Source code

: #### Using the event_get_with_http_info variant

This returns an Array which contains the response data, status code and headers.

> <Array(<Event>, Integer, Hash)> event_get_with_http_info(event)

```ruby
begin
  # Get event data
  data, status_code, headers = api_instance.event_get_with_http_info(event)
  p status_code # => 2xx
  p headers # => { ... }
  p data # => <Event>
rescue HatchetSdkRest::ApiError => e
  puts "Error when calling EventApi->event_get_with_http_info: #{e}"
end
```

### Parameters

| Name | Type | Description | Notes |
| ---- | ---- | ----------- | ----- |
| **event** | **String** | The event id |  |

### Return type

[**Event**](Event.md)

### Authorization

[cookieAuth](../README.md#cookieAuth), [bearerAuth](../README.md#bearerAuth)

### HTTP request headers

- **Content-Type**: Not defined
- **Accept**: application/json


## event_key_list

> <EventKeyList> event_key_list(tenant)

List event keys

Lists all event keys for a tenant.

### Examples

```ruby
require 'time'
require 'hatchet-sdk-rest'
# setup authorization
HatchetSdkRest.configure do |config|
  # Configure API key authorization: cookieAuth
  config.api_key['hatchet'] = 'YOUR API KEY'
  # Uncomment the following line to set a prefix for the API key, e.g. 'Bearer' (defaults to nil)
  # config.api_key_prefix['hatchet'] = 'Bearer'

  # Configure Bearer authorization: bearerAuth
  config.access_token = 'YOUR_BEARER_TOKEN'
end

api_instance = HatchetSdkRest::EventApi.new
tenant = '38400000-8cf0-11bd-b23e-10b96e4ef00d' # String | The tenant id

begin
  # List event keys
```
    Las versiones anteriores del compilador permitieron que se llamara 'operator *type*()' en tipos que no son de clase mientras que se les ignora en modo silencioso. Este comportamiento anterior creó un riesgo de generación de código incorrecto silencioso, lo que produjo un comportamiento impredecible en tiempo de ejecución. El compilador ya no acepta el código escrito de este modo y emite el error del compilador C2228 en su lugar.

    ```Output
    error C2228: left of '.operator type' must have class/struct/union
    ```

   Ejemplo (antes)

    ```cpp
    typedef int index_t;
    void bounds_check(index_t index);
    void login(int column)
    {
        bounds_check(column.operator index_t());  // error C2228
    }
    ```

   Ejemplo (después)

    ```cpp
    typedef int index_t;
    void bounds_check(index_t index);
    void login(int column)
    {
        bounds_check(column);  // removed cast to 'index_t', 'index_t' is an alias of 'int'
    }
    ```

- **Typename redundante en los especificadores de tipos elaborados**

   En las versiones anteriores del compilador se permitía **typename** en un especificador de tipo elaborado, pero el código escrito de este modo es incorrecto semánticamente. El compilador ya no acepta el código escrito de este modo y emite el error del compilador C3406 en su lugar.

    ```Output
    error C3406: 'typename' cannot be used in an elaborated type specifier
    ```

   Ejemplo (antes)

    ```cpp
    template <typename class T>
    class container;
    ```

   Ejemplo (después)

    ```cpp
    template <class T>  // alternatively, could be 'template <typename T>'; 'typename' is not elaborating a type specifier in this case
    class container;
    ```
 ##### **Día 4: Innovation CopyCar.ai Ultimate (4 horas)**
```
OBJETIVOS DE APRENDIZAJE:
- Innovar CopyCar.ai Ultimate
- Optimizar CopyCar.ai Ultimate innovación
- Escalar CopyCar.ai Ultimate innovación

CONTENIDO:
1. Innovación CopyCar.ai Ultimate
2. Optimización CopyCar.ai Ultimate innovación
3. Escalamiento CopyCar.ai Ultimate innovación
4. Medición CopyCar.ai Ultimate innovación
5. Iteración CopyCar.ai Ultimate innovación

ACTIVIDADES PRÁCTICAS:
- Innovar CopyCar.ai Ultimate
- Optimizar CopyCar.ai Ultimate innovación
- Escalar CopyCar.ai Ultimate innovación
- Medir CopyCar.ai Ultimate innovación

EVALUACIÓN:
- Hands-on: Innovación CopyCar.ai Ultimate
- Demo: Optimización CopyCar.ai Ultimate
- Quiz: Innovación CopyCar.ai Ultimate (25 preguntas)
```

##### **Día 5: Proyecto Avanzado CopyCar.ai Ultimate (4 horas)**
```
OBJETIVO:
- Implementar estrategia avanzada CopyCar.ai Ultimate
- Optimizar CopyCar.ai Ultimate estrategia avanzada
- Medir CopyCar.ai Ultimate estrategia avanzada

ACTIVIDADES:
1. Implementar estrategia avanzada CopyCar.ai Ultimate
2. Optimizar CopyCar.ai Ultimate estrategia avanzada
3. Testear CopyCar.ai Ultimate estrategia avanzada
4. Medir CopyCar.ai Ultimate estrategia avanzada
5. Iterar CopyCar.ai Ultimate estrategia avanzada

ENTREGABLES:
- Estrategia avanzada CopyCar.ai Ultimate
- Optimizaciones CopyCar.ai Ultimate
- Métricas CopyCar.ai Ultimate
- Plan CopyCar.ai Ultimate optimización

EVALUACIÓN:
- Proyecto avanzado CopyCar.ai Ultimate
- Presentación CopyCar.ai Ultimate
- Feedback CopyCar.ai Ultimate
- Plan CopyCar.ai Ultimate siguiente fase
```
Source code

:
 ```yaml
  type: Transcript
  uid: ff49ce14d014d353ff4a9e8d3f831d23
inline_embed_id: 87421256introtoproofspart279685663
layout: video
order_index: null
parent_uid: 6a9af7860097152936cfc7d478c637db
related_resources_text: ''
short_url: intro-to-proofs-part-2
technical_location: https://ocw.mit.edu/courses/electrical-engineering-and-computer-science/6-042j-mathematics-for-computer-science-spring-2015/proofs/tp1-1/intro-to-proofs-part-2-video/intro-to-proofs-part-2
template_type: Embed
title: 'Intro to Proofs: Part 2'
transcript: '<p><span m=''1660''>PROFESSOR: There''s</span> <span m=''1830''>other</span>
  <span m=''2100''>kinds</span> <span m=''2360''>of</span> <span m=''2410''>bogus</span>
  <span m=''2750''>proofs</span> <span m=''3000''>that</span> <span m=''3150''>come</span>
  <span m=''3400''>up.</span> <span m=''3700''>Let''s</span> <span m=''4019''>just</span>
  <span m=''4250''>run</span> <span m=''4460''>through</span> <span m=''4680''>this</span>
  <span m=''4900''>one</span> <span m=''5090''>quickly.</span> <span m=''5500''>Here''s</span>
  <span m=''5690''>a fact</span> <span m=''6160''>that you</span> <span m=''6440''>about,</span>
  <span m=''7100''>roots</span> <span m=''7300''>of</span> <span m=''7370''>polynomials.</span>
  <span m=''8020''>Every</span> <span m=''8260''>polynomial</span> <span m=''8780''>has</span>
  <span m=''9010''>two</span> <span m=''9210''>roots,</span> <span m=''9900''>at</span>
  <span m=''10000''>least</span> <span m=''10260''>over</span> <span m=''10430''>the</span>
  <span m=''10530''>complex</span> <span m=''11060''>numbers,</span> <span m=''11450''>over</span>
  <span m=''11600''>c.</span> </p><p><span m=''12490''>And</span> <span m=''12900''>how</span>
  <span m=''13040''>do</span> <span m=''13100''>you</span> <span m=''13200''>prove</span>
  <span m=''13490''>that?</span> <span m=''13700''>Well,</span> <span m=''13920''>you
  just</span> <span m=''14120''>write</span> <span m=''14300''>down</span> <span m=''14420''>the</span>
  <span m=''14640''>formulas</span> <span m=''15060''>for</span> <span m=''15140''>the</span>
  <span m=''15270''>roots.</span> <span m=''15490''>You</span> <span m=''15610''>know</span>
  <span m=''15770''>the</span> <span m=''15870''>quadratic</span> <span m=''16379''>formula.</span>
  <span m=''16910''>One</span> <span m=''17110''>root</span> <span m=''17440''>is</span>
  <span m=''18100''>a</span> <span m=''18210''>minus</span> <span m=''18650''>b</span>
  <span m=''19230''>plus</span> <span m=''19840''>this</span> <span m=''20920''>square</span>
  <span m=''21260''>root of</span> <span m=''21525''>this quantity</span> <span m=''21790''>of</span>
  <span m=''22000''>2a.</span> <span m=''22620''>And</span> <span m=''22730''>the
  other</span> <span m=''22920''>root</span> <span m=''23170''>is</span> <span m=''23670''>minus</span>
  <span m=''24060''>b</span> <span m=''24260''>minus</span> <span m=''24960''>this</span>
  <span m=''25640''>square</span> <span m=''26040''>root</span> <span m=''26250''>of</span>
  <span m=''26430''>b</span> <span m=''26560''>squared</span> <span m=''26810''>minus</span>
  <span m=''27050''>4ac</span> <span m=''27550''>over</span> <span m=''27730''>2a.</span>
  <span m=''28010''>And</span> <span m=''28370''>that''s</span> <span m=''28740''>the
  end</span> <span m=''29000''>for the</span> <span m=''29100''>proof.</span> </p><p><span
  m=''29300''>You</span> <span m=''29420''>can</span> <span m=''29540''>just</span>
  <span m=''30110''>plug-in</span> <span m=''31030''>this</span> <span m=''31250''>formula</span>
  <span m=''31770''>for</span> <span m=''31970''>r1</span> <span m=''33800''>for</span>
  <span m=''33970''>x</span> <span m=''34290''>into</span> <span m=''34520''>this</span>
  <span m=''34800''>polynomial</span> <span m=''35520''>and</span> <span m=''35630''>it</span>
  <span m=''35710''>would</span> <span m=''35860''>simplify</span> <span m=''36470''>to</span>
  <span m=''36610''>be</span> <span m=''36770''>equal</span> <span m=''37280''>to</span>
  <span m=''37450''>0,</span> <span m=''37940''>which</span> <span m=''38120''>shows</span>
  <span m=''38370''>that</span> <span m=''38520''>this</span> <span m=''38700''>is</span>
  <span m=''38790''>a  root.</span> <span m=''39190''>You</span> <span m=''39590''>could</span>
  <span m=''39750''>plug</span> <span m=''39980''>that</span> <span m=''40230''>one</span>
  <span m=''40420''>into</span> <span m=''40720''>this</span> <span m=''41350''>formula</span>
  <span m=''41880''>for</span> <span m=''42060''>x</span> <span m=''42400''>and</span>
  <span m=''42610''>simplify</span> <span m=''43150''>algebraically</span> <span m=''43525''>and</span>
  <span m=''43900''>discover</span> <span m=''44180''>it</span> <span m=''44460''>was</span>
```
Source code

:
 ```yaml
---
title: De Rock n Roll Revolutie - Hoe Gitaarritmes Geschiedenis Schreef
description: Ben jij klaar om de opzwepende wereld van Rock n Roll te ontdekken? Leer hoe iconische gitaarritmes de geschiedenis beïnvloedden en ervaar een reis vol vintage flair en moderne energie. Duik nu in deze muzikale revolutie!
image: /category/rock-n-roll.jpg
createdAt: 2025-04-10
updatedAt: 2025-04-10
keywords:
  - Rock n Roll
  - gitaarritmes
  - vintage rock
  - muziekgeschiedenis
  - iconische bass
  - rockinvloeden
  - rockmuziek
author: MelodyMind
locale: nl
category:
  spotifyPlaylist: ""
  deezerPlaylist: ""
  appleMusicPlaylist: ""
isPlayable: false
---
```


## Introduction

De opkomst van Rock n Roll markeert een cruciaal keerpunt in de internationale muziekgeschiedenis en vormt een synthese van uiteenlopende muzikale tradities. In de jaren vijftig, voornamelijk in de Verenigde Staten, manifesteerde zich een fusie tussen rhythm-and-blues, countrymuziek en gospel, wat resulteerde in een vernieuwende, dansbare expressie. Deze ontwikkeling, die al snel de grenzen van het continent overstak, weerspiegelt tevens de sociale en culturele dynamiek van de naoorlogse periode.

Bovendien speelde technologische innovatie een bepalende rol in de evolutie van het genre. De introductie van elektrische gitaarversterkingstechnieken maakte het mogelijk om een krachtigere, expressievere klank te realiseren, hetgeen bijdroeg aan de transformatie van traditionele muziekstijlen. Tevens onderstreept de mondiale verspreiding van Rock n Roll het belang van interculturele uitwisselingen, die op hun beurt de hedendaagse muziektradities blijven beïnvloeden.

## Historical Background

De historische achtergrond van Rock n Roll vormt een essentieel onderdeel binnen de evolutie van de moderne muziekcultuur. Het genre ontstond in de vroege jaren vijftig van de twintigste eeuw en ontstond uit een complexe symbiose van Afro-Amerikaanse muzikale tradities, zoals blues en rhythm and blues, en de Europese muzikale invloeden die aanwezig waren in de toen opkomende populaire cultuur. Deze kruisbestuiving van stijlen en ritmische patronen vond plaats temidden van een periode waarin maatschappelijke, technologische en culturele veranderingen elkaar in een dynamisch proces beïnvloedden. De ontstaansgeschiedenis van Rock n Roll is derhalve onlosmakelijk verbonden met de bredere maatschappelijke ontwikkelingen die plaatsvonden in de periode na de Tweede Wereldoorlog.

-------

Quote exactly the stretch of lines above that starts at the first one and ends at the line with "### Authorization", and nothing beyond it.

Source code

: #### Using the event_get_with_http_info variant

This returns an Array which contains the response data, status code and headers.

> <Array(<Event>, Integer, Hash)> event_get_with_http_info(event)

```ruby
begin
  # Get event data
  data, status_code, headers = api_instance.event_get_with_http_info(event)
  p status_code # => 2xx
  p headers # => { ... }
  p data # => <Event>
rescue HatchetSdkRest::ApiError => e
  puts "Error when calling EventApi->event_get_with_http_info: #{e}"
end
```

### Parameters

| Name | Type | Description | Notes |
| ---- | ---- | ----------- | ----- |
| **event** | **String** | The event id |  |

### Return type

[**Event**](Event.md)

### Authorization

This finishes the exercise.